– Назад, – прошипел подъесаул. «Полочане» юркнули в камеру, из которой только что вышли, и плотно притворили дверь.
Горовой аккуратно положил тело ученого на стол и перехватил поудобней саблю, сделав глазами знак фотографу, чтобы тот обходился только мечом.
Ударом ноги открыв дверь, в пыточную вошел небольшой суховатый человечек в длинной мантии. Не дав незнакомцу и секунды на осмысление ситуации, Горовой ударом кулака в живот отправил вошедшего к дальней стене комнаты, а сам выпрыгнул наружу, пресекая отход возможного сопровождения. В коридоре больше никого не было.
– Ты кто? – спросил Костя у человечка, как только у того прошел приступ кашля.
Тот замахал руками.
Горовой лениво кинул через плечо:
– В расход, и тикаймо.
– Погоди, Тимофей. – Малышев пристальней вгляделся в лицо поверженного. – Это ж лекарь императорский, тот самый, что меня подбил к столу в услужение подойти.
Костя не выдержал и пнул вновь закашлявшего медика:
– У-у, вражина.
– Тем болей, – прогудел казак, занося саблю.
Со скоростью, которой и нельзя было ожидать от тщедушного кашляющего итальянца, медик откатился от «полочан»:
– Стойте! Погодите, ради Бога!
Костя ухмыльнулся. Среди всех, кого они отправили сегодня на тот свет, этот человек, по его мнению, должен был бы оказаться там первым.
– Это с чего же? – Казак был настроен недружелюбно.
С ужасом взирая то на саблю в руках подъесаула, то на залитые кровью лица обоих «полочан», лекарь затараторил. Немецкий язык на такой скорости и с ярким средиземноморским акцентом был непонятен ни Косте, ни тем более Горовому.
– Ша! Тишэй крышку! Разбалакался, как несушка над курятами.
Тот шмыгнул носом и заговорил медленней:
– Я Энцо Валиаджи, врач. Ваш друг при смерти. Если бы не я, он бы уже умер. В округе только я – хороший лекарь, остальные коновалы. Если ему не помочь, он умрет через день. Или через неделю. Я помогу, я сумею. Он будет жить! У меня мази, но их не хватит надолго. Но я еще сделаю.
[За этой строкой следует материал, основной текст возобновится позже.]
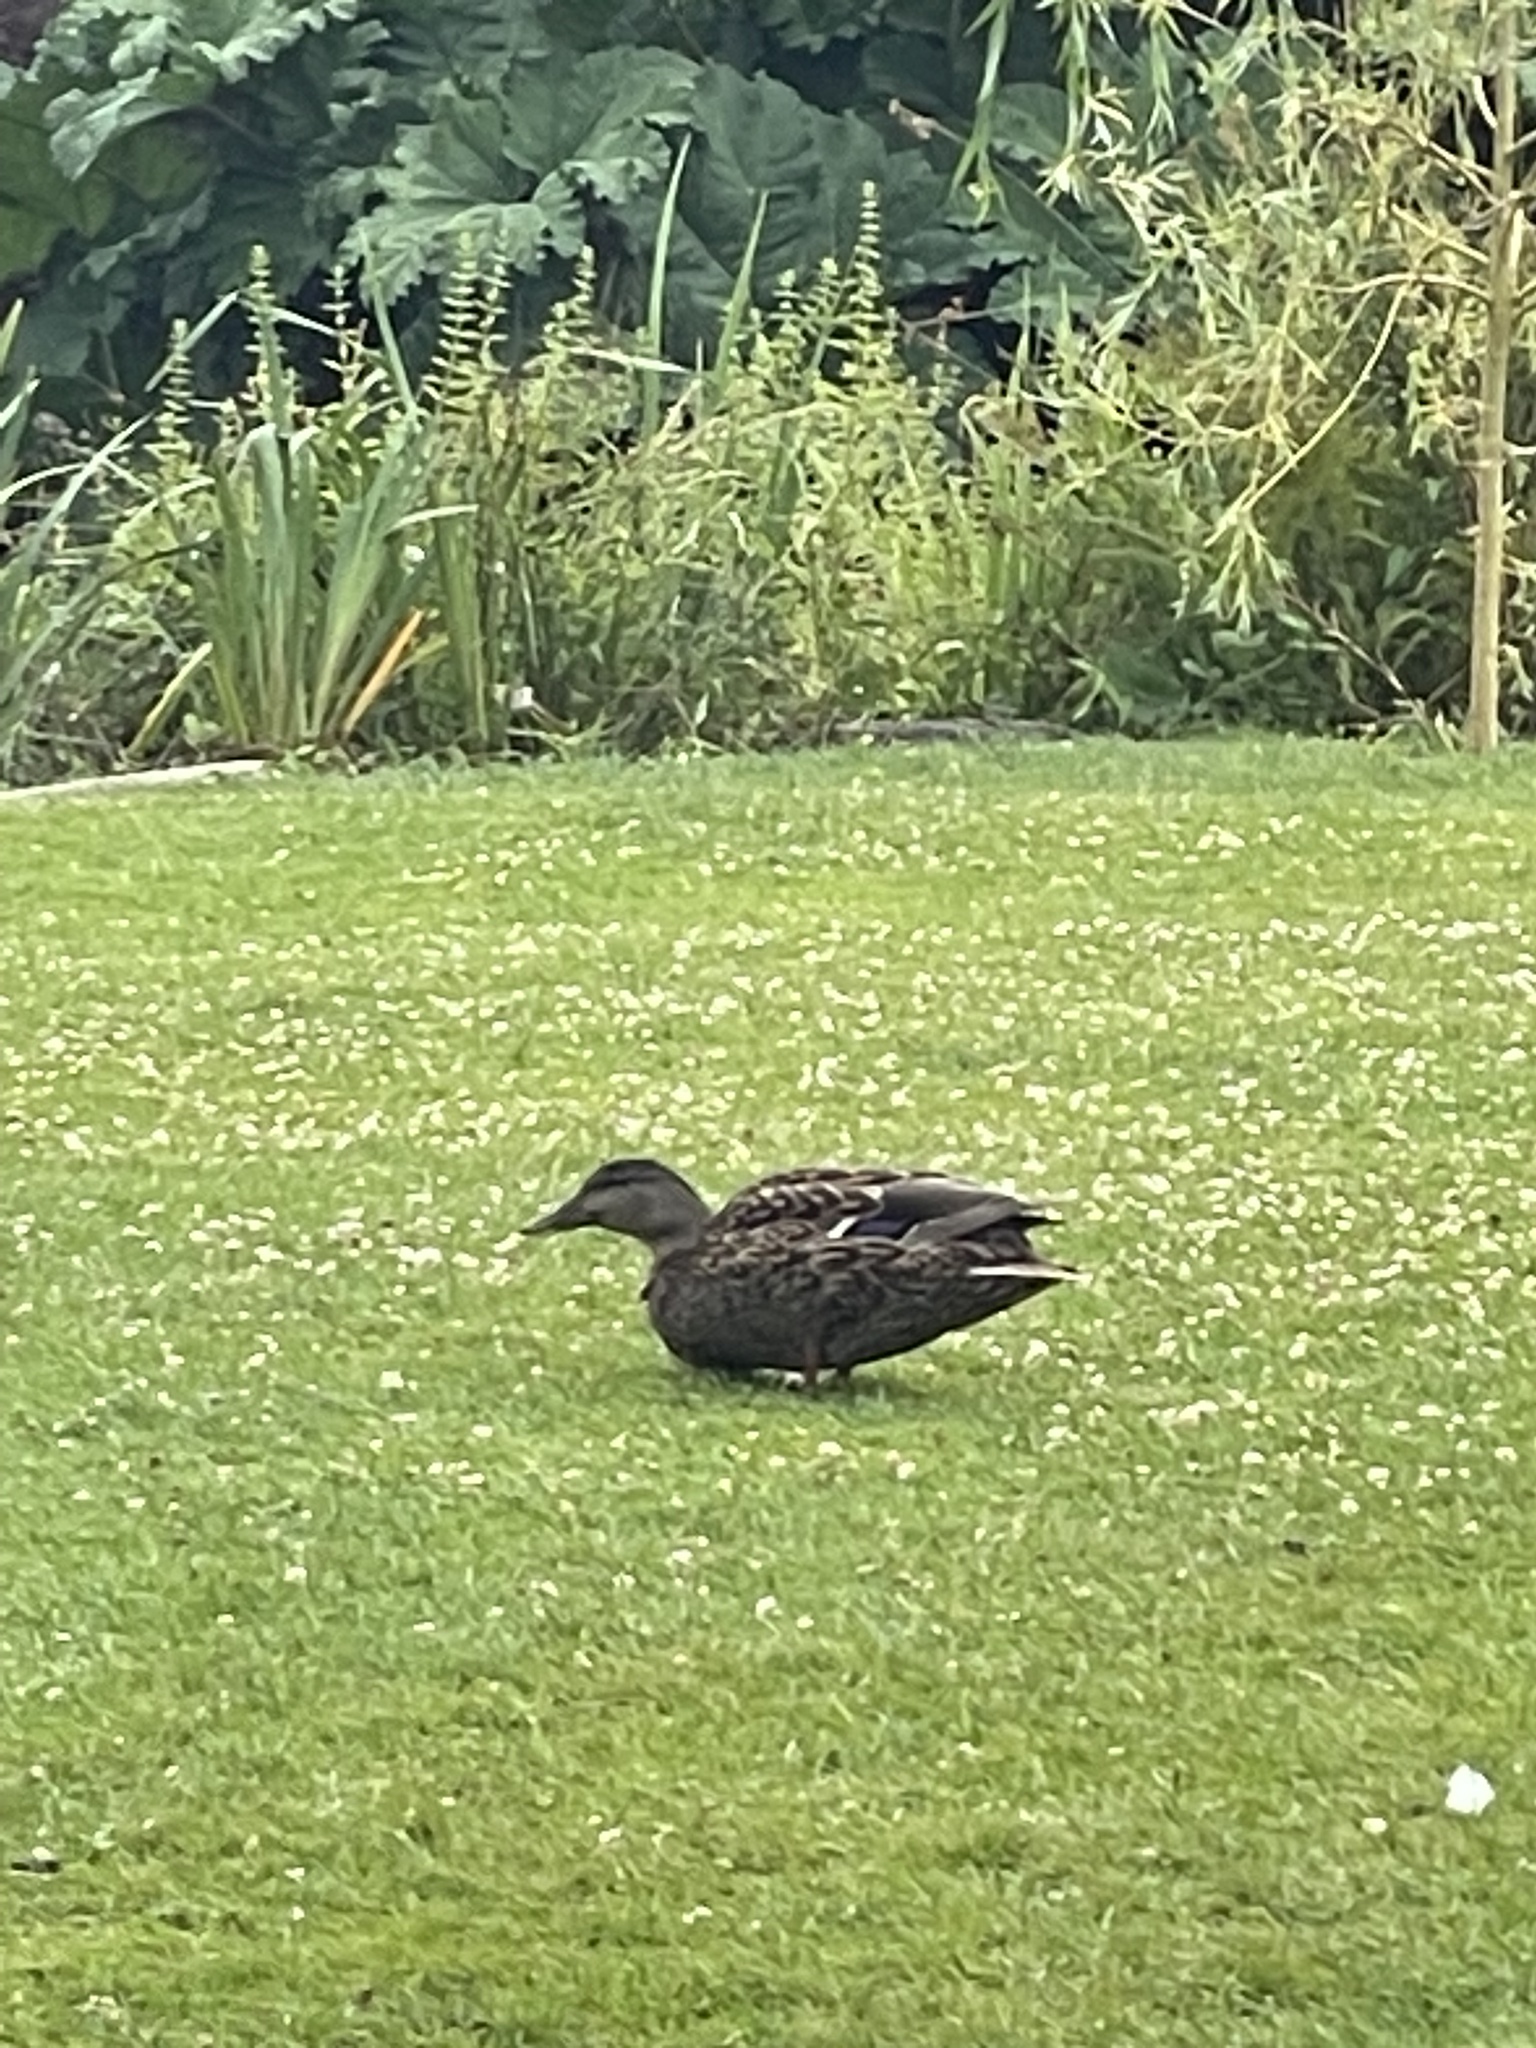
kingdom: Animalia
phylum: Chordata
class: Aves
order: Anseriformes
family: Anatidae
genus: Anas
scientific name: Anas platyrhynchos
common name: Mallard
Я его на ноги поставлю!
В мольбе лекаря проскальзывали среди немецких фраз слова русского языка и обороты, запомненные им из речей киевских гридней. Костя и Тимофей Михайлович переглянулись – эту трясянку понимал даже неохочий до иностранных языков казак.
– А и то дело говорит, – недовольно пробасил подъесаул. Состояние товарища внушало ему большие опасения.
Костя рявкнул на лекаря:
– Кто тебе, суке, приказал отравить императрицу? Это ж твой прихвостень мне кубки подносил, я ж не дурной валенок. – Для придания вопросу весомости он даже занес руку с мечом, будто для удара.
Лекарь скрутился клубком, но было видно, что он начинает отходить от шока и уже контролирует свою речь. Опытный бродяга, он по интонации и поведению улавливал, когда люди хотят его убить, а когда только пугают.